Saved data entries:
########

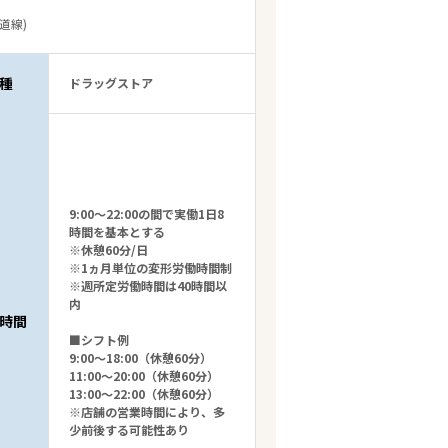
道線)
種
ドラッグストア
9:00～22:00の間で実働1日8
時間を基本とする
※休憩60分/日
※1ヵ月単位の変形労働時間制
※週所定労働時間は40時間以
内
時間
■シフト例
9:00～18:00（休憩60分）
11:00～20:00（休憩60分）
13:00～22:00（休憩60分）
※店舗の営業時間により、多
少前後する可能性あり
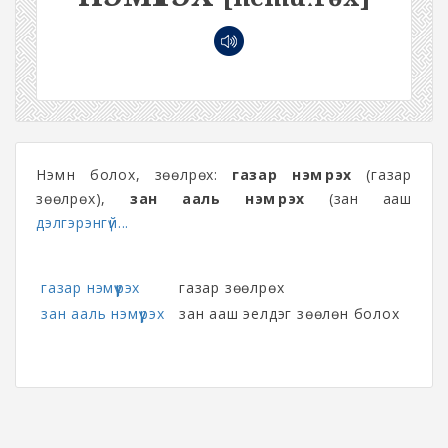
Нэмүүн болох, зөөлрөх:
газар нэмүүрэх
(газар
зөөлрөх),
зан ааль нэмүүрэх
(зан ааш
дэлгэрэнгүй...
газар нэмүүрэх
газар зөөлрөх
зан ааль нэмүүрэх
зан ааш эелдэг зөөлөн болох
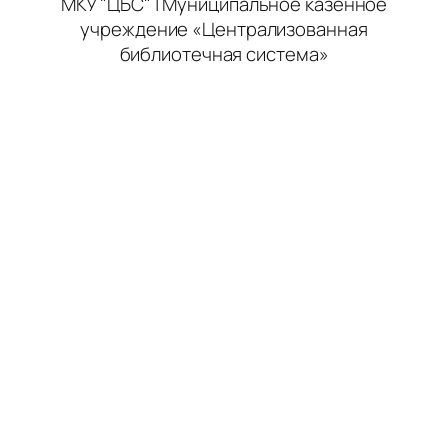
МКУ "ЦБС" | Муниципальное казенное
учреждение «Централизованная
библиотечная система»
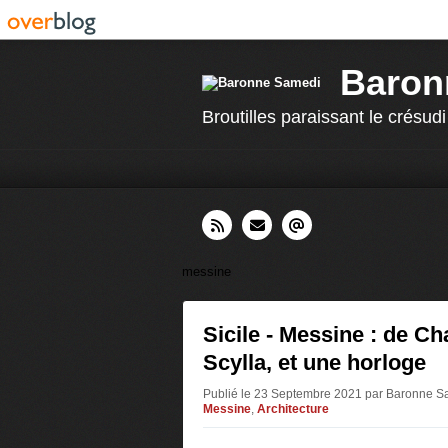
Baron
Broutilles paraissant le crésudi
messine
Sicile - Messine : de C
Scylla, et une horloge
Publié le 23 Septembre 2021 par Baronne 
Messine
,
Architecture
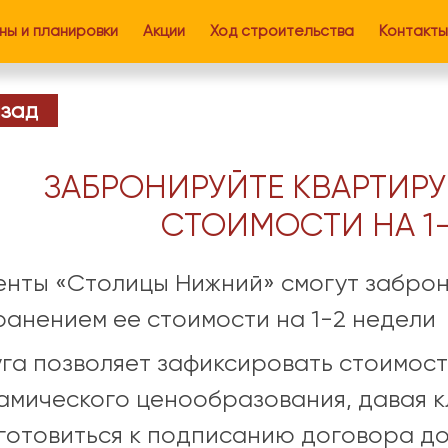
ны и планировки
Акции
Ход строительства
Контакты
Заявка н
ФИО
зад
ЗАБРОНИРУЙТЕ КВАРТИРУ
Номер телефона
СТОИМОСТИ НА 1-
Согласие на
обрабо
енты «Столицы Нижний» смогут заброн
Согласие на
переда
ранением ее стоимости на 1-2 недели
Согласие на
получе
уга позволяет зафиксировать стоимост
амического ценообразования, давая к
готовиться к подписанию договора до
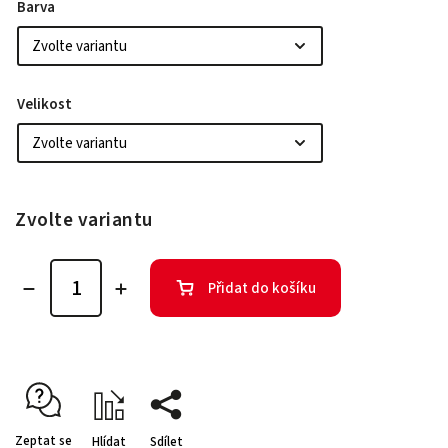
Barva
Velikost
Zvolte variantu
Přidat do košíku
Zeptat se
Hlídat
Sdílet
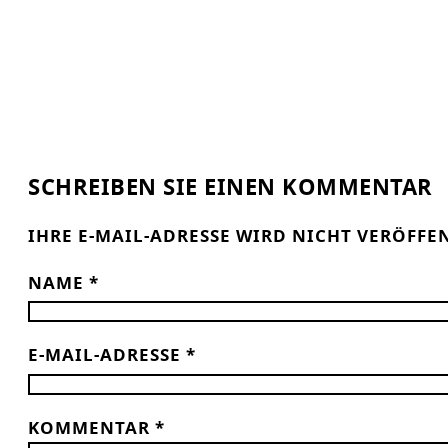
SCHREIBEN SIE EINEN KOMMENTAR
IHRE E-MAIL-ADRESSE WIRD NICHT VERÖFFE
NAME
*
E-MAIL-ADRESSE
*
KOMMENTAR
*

########

## TASK DETAILS
Go through the records line by line and count those containing the string "газар". Give only the total.

## PROBLEM SOLUTION
4